Tuesday, June 26, 2012

Re: Can vim be made to start with selected files already open?

I started to write a reply and it is just too lengthy (as are the remarks here). Here is what I wrote:

http://securemecca.com/public/MacVimHelp.txt

I really don't think you want to change what vim loads up by default. Sooner or later you won't want that kind of startup any more. What you want is an alternative method to open up the other files (perhaps learning files?) for a while. If you are using a terminal with the bash shell and that is all you do you could easily do this the first time:

$ vim file1.txt file2.txt file3.txt

The $ just means a shell prompt. If you close vim, thereafter all you would need to do is type the following in the terminal (do it often enough so the command doesn't disappear from the bash history) as long as you always want to do the same thing:

$ !vim
# if you get the wrong thing
$ history | grep vim | grep -v grep
# (the second will show all of them and if there is more than one then:
$ !236
# that would start the vim the same way it was on line 236

That of course assumes the name for starting vim is vim (maybe, maybe not on Macintosh - they want to do everything different). On most versions of Linux, FreeBSD, OpenBSD, and Sun Solaris, vim is what is run in a terminal. gvim is the GUI version on Gnome. I have no idea what the replacement for gvim is with the Unity GUI. The version of KDE I used named the GUI version kvim but it was GUI choose at boot and it also had gvim and Gnome on the system.

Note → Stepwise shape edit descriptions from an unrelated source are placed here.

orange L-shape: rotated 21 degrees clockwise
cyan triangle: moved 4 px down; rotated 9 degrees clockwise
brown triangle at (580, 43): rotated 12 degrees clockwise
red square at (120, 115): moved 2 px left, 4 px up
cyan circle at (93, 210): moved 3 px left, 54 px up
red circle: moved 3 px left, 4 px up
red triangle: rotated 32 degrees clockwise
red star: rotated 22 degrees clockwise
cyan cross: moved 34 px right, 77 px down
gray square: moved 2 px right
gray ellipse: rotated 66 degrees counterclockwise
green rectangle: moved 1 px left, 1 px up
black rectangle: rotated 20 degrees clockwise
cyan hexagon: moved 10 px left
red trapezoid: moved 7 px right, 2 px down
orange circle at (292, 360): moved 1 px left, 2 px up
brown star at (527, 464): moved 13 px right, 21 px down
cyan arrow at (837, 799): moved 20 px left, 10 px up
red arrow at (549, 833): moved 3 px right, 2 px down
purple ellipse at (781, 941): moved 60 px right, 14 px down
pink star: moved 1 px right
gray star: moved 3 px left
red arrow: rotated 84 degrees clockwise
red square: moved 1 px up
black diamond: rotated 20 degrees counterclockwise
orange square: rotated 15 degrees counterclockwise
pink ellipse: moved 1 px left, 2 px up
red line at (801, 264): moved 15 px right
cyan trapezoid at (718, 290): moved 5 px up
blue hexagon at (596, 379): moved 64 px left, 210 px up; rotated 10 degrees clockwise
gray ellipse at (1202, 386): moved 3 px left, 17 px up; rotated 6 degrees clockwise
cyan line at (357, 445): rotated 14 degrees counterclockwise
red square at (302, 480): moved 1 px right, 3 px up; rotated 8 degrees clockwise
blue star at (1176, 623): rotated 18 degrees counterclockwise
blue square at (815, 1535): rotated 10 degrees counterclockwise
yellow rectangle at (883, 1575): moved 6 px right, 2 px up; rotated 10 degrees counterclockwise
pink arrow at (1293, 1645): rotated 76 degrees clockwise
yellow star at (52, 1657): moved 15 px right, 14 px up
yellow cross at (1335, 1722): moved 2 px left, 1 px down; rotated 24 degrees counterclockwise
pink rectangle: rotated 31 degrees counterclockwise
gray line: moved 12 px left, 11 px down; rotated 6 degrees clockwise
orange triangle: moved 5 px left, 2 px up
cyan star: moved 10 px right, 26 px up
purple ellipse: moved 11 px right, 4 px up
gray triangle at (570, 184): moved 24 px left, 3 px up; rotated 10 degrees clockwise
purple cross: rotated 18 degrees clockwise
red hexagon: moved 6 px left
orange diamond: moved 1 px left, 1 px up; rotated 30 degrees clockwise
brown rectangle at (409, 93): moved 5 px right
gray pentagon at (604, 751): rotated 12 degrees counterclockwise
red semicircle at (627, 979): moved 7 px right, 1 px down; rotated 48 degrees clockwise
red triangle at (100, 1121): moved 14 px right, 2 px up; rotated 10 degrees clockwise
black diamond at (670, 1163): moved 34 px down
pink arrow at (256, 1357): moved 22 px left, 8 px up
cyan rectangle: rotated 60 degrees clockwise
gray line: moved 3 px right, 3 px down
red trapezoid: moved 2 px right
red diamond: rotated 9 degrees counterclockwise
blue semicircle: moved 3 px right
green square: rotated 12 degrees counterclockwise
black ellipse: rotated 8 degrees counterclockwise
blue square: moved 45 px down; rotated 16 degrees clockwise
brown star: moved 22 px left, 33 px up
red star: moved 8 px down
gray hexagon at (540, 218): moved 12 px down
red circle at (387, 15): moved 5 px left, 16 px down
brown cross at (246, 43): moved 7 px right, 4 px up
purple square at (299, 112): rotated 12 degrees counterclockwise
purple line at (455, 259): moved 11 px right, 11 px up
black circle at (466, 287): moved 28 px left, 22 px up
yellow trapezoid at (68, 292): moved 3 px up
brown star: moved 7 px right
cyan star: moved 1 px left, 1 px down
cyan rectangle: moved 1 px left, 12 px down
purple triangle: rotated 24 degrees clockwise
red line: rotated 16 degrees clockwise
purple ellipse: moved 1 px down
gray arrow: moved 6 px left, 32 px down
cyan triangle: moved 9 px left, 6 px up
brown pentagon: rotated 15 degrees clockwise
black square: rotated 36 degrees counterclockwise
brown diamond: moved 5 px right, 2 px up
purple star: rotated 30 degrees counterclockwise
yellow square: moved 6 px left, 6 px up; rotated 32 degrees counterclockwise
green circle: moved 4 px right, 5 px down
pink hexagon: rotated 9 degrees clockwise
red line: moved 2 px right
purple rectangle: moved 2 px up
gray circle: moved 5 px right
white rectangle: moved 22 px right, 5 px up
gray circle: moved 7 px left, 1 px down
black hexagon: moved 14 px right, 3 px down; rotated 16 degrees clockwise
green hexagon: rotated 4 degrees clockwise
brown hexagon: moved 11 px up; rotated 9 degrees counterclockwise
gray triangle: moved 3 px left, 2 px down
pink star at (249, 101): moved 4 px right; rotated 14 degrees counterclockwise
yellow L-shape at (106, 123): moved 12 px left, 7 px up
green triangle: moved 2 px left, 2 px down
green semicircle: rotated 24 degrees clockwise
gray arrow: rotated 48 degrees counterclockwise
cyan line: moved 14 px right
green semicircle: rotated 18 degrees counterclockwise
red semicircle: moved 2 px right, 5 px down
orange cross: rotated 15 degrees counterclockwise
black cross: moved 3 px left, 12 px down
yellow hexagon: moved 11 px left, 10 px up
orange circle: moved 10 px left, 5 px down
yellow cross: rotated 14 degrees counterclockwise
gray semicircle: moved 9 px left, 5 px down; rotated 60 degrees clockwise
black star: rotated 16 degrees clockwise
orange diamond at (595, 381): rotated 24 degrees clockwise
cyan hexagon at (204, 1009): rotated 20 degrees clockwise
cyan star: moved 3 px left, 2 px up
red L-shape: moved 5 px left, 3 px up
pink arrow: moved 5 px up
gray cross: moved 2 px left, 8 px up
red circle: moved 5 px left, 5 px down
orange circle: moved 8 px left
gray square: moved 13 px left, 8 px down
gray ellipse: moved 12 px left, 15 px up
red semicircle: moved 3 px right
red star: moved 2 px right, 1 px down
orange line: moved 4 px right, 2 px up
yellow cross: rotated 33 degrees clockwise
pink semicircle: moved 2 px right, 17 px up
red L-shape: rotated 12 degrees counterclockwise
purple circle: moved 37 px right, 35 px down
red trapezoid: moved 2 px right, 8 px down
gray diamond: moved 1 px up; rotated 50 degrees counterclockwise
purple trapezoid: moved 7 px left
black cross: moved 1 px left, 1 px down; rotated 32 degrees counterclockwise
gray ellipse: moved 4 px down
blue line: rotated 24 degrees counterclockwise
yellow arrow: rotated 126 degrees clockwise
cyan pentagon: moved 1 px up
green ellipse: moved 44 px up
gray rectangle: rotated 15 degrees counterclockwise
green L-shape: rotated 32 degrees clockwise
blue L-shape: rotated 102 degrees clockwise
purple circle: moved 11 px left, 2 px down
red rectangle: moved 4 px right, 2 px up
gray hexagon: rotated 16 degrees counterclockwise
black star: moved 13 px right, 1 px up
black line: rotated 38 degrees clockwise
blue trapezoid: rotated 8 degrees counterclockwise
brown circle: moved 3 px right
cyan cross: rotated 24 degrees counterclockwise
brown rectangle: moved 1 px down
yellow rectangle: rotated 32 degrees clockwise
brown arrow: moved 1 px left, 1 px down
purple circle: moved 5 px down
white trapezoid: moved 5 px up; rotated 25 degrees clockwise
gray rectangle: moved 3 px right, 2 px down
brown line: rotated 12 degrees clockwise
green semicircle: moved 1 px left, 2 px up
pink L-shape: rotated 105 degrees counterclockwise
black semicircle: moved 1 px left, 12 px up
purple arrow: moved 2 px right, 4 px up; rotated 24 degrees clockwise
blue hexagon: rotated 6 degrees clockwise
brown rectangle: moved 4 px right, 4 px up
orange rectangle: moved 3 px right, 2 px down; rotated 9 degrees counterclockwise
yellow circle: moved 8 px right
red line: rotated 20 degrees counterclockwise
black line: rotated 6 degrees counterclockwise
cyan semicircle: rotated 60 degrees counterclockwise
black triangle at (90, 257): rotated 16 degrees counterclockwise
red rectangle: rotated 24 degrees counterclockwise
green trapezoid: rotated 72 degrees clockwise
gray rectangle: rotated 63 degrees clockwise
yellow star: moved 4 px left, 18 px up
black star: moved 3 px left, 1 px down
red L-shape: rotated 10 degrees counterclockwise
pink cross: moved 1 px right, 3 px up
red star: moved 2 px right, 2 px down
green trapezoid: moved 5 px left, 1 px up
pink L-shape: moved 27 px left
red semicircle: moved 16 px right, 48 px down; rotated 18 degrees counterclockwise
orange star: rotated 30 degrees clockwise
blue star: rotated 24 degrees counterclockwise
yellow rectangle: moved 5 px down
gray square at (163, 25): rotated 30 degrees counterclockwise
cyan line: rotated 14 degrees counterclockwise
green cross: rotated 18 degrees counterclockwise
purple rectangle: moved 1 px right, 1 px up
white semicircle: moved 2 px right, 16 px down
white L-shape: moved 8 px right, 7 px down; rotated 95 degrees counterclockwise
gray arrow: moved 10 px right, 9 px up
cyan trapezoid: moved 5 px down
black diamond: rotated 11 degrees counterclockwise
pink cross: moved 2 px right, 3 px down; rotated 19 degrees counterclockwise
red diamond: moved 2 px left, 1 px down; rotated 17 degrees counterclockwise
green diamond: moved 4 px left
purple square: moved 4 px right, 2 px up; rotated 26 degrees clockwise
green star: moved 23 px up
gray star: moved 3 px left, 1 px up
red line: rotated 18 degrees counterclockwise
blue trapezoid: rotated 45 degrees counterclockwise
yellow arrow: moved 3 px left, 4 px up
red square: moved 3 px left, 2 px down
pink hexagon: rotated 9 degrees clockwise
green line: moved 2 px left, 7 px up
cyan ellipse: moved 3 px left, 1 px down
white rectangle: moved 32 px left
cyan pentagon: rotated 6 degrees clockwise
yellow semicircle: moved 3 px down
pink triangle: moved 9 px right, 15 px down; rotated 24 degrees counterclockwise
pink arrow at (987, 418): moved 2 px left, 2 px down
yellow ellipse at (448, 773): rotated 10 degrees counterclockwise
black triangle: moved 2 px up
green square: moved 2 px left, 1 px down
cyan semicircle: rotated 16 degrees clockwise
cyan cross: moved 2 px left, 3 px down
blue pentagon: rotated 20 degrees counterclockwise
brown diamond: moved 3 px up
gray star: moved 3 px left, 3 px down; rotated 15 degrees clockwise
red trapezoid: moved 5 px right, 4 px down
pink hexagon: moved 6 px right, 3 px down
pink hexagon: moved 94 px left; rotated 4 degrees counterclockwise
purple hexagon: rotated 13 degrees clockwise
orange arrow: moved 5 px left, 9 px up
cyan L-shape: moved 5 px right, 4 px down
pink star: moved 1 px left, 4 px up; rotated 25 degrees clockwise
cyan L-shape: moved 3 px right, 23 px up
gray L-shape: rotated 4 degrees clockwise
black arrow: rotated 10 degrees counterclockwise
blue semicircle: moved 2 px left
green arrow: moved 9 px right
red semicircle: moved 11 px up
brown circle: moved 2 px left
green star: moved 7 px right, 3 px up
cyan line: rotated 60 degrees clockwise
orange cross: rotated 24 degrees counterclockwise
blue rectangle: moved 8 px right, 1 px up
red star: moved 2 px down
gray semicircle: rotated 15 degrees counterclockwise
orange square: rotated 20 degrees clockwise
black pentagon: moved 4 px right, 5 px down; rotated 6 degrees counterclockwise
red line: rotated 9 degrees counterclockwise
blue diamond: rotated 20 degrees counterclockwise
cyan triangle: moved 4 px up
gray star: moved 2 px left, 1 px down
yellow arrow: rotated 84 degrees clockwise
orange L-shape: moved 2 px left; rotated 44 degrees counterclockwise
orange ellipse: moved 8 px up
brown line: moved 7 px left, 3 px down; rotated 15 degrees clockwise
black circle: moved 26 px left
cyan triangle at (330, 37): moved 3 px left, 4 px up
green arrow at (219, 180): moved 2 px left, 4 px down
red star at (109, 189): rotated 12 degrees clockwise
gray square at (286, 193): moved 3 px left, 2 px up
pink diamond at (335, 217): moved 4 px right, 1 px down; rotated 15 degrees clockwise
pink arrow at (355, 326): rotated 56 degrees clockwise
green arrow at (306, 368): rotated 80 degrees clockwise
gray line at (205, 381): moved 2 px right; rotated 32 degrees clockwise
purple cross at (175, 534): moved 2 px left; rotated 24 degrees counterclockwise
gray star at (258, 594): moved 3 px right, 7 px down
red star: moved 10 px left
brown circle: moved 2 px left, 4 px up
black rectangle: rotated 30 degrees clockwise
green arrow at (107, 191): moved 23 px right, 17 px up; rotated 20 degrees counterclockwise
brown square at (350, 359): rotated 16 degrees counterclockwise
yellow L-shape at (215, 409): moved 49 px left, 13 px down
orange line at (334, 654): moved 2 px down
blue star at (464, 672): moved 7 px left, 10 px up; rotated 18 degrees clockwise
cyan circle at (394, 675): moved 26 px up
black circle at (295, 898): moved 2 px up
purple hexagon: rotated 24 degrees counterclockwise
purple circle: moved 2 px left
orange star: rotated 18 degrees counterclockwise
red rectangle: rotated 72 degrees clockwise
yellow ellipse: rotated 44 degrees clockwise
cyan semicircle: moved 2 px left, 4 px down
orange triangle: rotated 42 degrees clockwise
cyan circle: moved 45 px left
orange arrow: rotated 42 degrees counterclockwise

I can assure you that double clicking on the above script DID start gvimi and it DID open up the specified files. Basically, I just copied my gvimi script in my ${HOME}/bin to ${HOME}/Desktop/vimstart and replaced the "$*" with the names of the files in vimstart. This is very similar to anderson howl's tip, but his tip depends on you being able to give the vimf command somehow. That would necessitate a change in your .bashrc and vimf would have to be run in a terminal unless you have some way of running the command outside the terminal (special launcher?). But I wouldn't change .vimrc to do this. Some of the other ways specified here will also work but require some typing after vim is up and running if you don't use the terminal. For my script method, nothing needs to be changed in the .vimrc, the .bashrc or other bash startup files, and it is sitting there on the desktop. Well it was sitting there, I just deleted it but I can recreate it in just a few seconds. Believe it or not the terminal and bash are your good friends and some times you can do things much easier there than you can in a GUI.

Why are Macintosh people so reluctant to use the terminal and bash? They are great when you are always doing the same kind of thing repeatedly. They are infinitely better than the GUI for repeatable things like this. Not only that, you start to see how things are put together. Einstein said, make every system as simple as possible and no simpler. Mac OS-X went past that on the simplification. It ends up making things like this which are easy for me very difficult for you. I know because I owned a Next machine and it is very similar to Mac OS-X. It took less than 30 seconds to create that script on my desktop. Oh yes, you probably don't want to delete your vim history. I don't want it at all since I have at least 8 xterms for me and one for root in four work spaces with a huge screen to do what I do. Getting 6-7 vims running with all of them adding their stuff to the history gets confusing and I am almost never going back to where I was in the file. For C programming I just minimize vim, do the make and test and bring vim right back up which is exactly where I was to make changes. Recover? Save as often as you need to avoid loss of editing. For me that is a simple ESC F8. If you cannot afford to lose it, save.